The political crisis in Niger poses an ever greater danger for millions of vulnerable children in one of the world’s poorest countries.

Development Diaries reports that the already high prevalence of severe malnutrition amongst children is expected to increase further as reported by the United Nations Children’s Emergency Fund (UNICEF).

Earlier in August, Nigeria disconnected the supply of 150 megawatts of electricity daily to Niger as part of efforts by the Economic Community of West African Countries (ECOWAS) to restore democratic order in the country.

This has severely impacted the efforts of the country and its development partners in tackling the malnutrition crisis.

Malnutrition is a major challenge to children’s health in Niger with about 15 percent of children acutely malnourished, according to data from UNICEF.

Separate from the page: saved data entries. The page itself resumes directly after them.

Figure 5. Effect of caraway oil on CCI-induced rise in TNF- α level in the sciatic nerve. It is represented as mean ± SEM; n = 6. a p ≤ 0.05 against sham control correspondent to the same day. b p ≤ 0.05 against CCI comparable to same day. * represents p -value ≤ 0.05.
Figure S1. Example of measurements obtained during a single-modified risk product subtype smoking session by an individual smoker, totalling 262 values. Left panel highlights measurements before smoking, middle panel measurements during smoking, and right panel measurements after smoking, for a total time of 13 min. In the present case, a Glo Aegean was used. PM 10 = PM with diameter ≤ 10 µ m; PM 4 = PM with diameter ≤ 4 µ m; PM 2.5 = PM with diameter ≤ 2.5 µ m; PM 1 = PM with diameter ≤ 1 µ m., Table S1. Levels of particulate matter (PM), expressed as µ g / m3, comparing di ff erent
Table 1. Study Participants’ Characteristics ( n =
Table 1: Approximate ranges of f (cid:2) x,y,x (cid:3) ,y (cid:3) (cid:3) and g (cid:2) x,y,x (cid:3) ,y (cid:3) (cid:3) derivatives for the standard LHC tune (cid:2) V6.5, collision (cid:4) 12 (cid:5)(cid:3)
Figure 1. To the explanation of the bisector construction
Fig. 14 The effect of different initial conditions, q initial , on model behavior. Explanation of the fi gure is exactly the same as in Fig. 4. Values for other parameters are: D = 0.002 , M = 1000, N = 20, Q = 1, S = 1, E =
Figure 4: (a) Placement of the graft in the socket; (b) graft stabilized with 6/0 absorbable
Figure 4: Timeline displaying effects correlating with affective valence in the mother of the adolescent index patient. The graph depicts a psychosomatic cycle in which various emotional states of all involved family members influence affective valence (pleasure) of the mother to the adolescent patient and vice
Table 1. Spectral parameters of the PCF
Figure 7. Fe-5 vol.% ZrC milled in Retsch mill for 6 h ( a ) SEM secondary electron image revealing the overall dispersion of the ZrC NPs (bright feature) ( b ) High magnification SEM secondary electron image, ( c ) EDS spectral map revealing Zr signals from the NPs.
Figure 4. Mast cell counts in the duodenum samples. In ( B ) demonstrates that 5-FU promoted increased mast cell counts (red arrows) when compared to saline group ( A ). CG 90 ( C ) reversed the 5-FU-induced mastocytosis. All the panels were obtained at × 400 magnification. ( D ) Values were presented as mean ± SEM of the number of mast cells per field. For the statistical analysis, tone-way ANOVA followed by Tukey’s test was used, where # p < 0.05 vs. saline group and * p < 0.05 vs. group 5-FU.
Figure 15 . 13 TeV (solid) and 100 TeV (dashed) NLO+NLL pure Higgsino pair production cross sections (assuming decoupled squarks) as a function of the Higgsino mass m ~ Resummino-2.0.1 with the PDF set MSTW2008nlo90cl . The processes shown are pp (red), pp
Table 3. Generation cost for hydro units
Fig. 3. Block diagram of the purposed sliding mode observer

Also, about 47.8 percent of children suffer from stunting which has consequences for a child’s survival and cognitive development.

With the current power cut across the country, cold storage facilities for Ready-to-Use Therapeutic Food (RUTF), vaccines and other medical supplies have gone out of operation leaving the country short of immediate supplies.

‘The current situation is of great concern and adds a heavy burden to an already dire humanitarian landscape, where the prevalence of severe malnutrition amongst children is extremely high – one of the worst in West and Central Africa’, UNICEF’s Representative in Niger, Stefano Savi, said in a statement.

‘At present, more than two million children have been impacted by the crisis and are in desperate need of humanitarian assistance.

‘Even before the recent civil unrest and political instability in Niger, an estimated 1.5 million children under the age of five were forecast to be malnourished in 2023, with at least 430,000 children expected to suffer from the deadliest form of malnutrition’.

With the ongoing crisis yet to be resolved, it is crucial that a dire humanitarian situation in the country is prevented as children will be the ones greatly impacted.

Development Diaries, therefore, calls on all parties to the crisis to ensure the safety of humanitarian workers, and that supplies safely reach the most vulnerable children and families where urgently needed.